Many of us have insurance on our bank and savings accounts, yet most do not even realize it. The Federal Deposit Insurance Corporation (FDIC) provides insurance coverage on bank or savings association deposits in the United States up to $100,000 (provided the bank or savings association is FDIC insured). The FDIC is an independent agency of the U.S. Government.
Recent bank failures have caused concern among citizens regarding the security of their bank accounts. The most notable recent failure involves IndyMac Bank of Pasadena, CA. IndyMac is now considered the second-largest financial institution failure in U.S. history. The company had an estimated $32 billion in assets at the time of its failure.
Fortunately, nearly 10,000 depositors were covered for approximately $1 billion worth of deposits. For those wondering if their accounts would be covered in the event of a bank failure, please visit the FDIC’s Bank Find service.

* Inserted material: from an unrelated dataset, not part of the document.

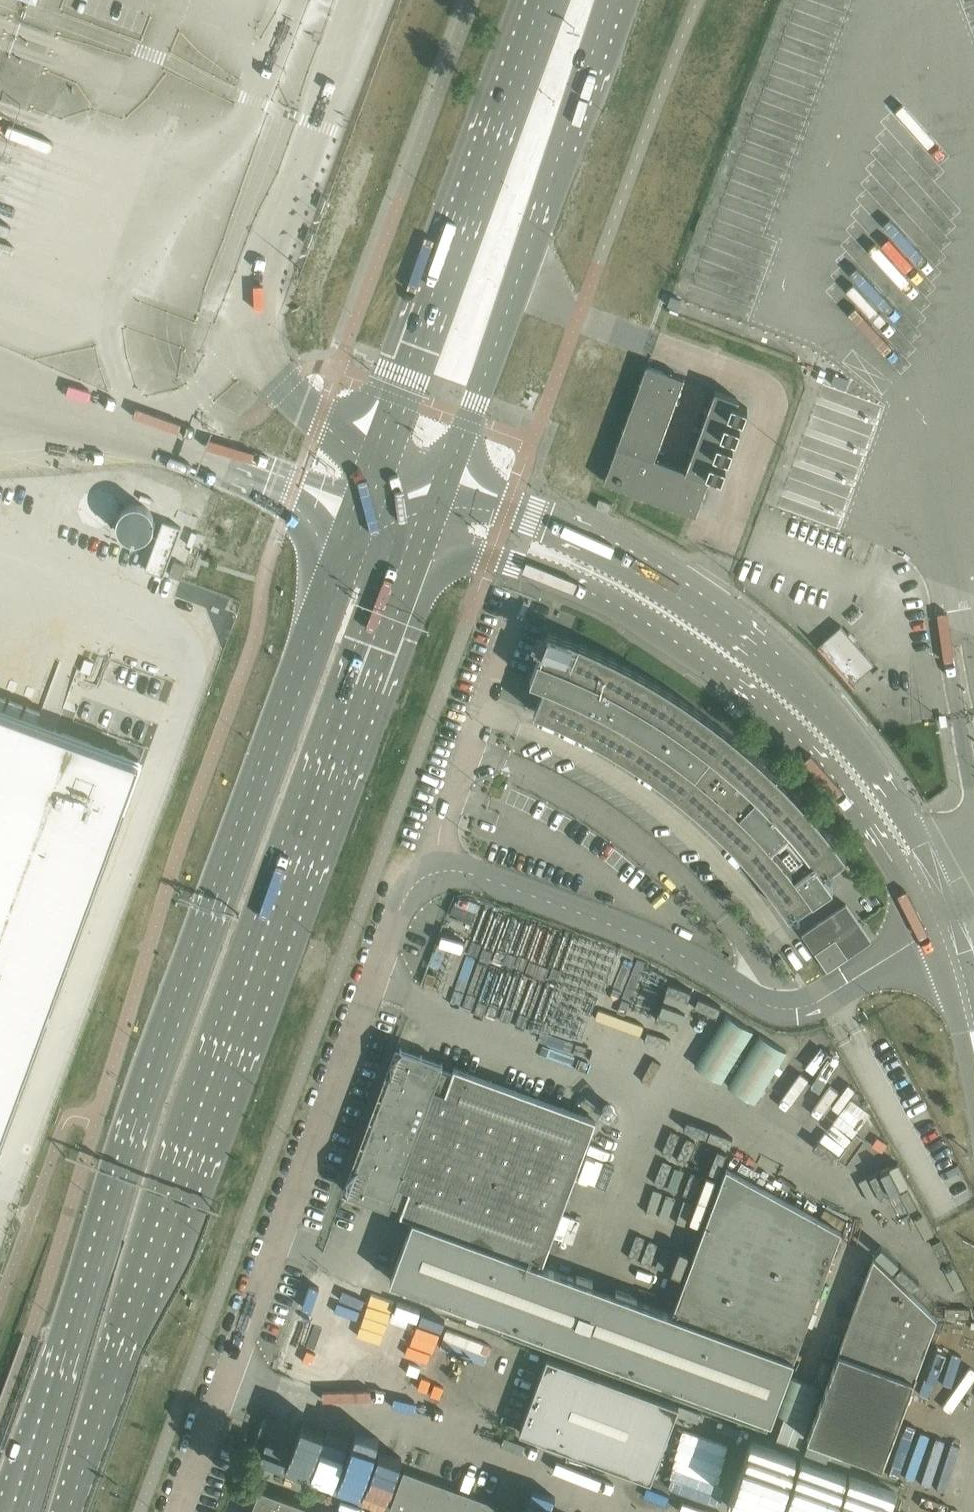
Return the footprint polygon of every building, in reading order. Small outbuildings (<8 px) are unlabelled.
[(671,298),(668,308),(677,312),(681,302),(671,298)] [(748,407),(738,404),(739,399),(716,390),(687,470),(656,459),(685,379),(648,365),(605,482),(632,492),(696,516),(711,475),(722,479),(727,467),(716,463),(719,455),(729,459),(734,447),(723,443),(726,436),(737,440),(741,428),(730,424),(733,416),(744,420),(748,407)] [(599,499),(596,508),(610,513),(613,504),(599,499)] [(163,521),(145,569),(164,576),(182,528),(163,521)] [(174,561),(170,575),(181,579),(186,565),(174,561)] [(842,619),(821,637),(853,675),(874,658),(842,619)] [(794,794),(759,759),(734,738),(708,718),(681,699),(653,681),(610,658),(569,639),(549,632),(531,681),(545,686),(535,712),(562,724),(599,743),(637,766),(672,791),(705,819),(736,849),(764,882),(790,917),(833,887),(824,874),(847,858),(837,844),(816,818),(794,794)] [(141,761),(0,709),(0,1144),(141,761)] [(803,934),(828,971),(872,941),(847,904),(803,934)] [(727,1014),(695,1065),(722,1082),(753,1031),(727,1014)] [(760,1035),(728,1086),(755,1102),(787,1051),(760,1035)] [(817,1070),(828,1045),(807,1036),(797,1062),(817,1070)] [(442,1069),(444,1064),(401,1048),(348,1193),(390,1209),(392,1204),(403,1208),(401,1214),(414,1218),(543,1266),(596,1120),(455,1067),(453,1072),(442,1069)] [(728,1168),(674,1314),(795,1358),(842,1230),(728,1168)] [(795,1358),(674,1314),(543,1266),(414,1218),(391,1280),(506,1323),(502,1334),(768,1432),(795,1358)] [(636,1248),(646,1251),(649,1243),(655,1245),(658,1234),(642,1229),(636,1248)] [(677,1266),(688,1270),(696,1248),(685,1244),(677,1266)] [(882,1464),(937,1317),(874,1257),(832,1370),(821,1366),(812,1388),(824,1393),(808,1437),(882,1464)] [(280,1368),(315,1380),(349,1279),(313,1268),(280,1368)] [(349,1324),(360,1289),(348,1285),(336,1320),(349,1324)] [(426,1360),(442,1314),(363,1286),(347,1332),(426,1360)] [(679,1406),(548,1357),(520,1432),(651,1481),(679,1406)] [(727,1485),(786,1501),(806,1424),(798,1422),(800,1414),(786,1411),(779,1440),(745,1432),(742,1444),(685,1429),(675,1467),(728,1481),(727,1485)] [(308,1473),(314,1459),(313,1458),(318,1446),(297,1437),(295,1440),(273,1431),(263,1454),(308,1473)] [(405,1471),(391,1508),(402,1511),(496,1511),(499,1505),(405,1471)] [(379,1499),(384,1502),(392,1487),(374,1477),(369,1487),(382,1493),(379,1499)] [(260,1488),(251,1511),(326,1511),(260,1488)] [(869,1504),(880,1507),(879,1511),(881,1511),(886,1511),(891,1496),(872,1491),(869,1504)] [(225,1511),(238,1511),(240,1507),(229,1503),(225,1511)]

And for those curious about their rights as FDIC depositors, the following is the FDIC’s Depositor’s Bill of Rights.
1) You have the right to automatic deposit insurance coverage when you open a deposit account at an FDIC-insured bank, with no additional cost or action on your part.
2) You have the right to separate FDIC insurance coverage for deposits held at different FDIC-insured banks.
3) You have the right to confirm that a bank is insured by using the FDIC’s Bank Find service or by calling the FDIC toll-free at 1-877-275-3342.
4) You have the right to deposit insurance coverage of $100,000 for your deposits at an FDIC-insured bank ï¿½” up to $250,000 for your IRA deposits.
5) You have the right to deposit insurance coverage of more than $100,000 at a single bank when deposits are held in different “ownership categories,” such as a single, joint and trust accounts.
6) You have the right to confirm that your deposits are within the insurance limits by using the FDIC’s Electronic Deposit Insurance Estimator and other online resources or by calling the FDIC at 1-877-275-3342.
7) You have the right to be informed when a financial product offered by your bank is not covered by FDIC insurance.
8) You have a right, if your bank fails, to prompt access to your insured deposits.
9) You have the right, if you are an uninsured depositor, to receive distributions from the receivership as the sale of assets permits.
10) You have the right to sleep well, knowing that since the creation of the FDIC 75 years ago, no depositor has ever lost one penny of insured deposits.